* _Description of the task_
Please set down each of the lines below once more, exactly, omitting all pictures.

[Records from a dataset]
↓↓↓

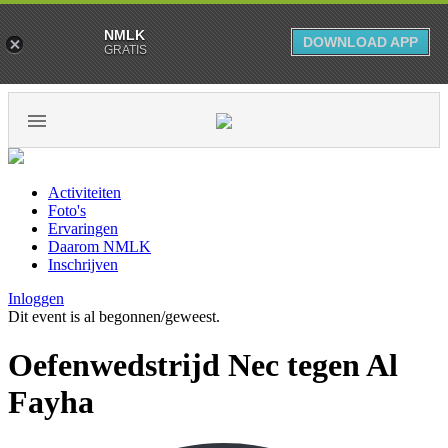
NMLK
DOWNLOAD APP
GRATIS
Activiteiten
Foto's
Ervaringen
Daarom NMLK
Inschrijven
Inloggen
Dit event is al begonnen/geweest.
Oefenwedstrijd Nec tegen Al
Fayha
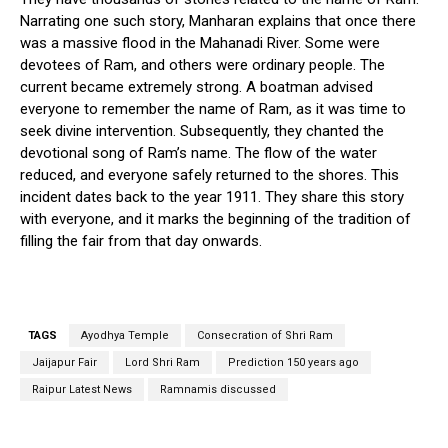
Narrating one such story, Manharan explains that once there
was a massive flood in the Mahanadi River. Some were
devotees of Ram, and others were ordinary people. The
current became extremely strong. A boatman advised
everyone to remember the name of Ram, as it was time to
seek divine intervention. Subsequently, they chanted the
devotional song of Ram’s name. The flow of the water
reduced, and everyone safely returned to the shores. This
incident dates back to the year 1911. They share this story
with everyone, and it marks the beginning of the tradition of
filling the fair from that day onwards.
TAGS
Ayodhya Temple
Consecration of Shri Ram
Jaijapur Fair
Lord Shri Ram
Prediction 150 years ago
Raipur Latest News
Ramnamis discussed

↑↑↑

* _Exercise solution_
NMLK
DOWNLOAD APP
GRATIS
Activiteiten
Foto's
Ervaringen
Daarom NMLK
Inschrijven
Inloggen
Dit event is al begonnen/geweest.
Oefenwedstrijd Nec tegen Al
Fayha
Narrating one such story, Manharan explains that once there
was a massive flood in the Mahanadi River. Some were
devotees of Ram, and others were ordinary people. The
current became extremely strong. A boatman advised
everyone to remember the name of Ram, as it was time to
seek divine intervention. Subsequently, they chanted the
devotional song of Ram’s name. The flow of the water
reduced, and everyone safely returned to the shores. This
incident dates back to the year 1911. They share this story
with everyone, and it marks the beginning of the tradition of
filling the fair from that day onwards.
TAGS
Ayodhya Temple
Consecration of Shri Ram
Jaijapur Fair
Lord Shri Ram
Prediction 150 years ago
Raipur Latest News
Ramnamis discussed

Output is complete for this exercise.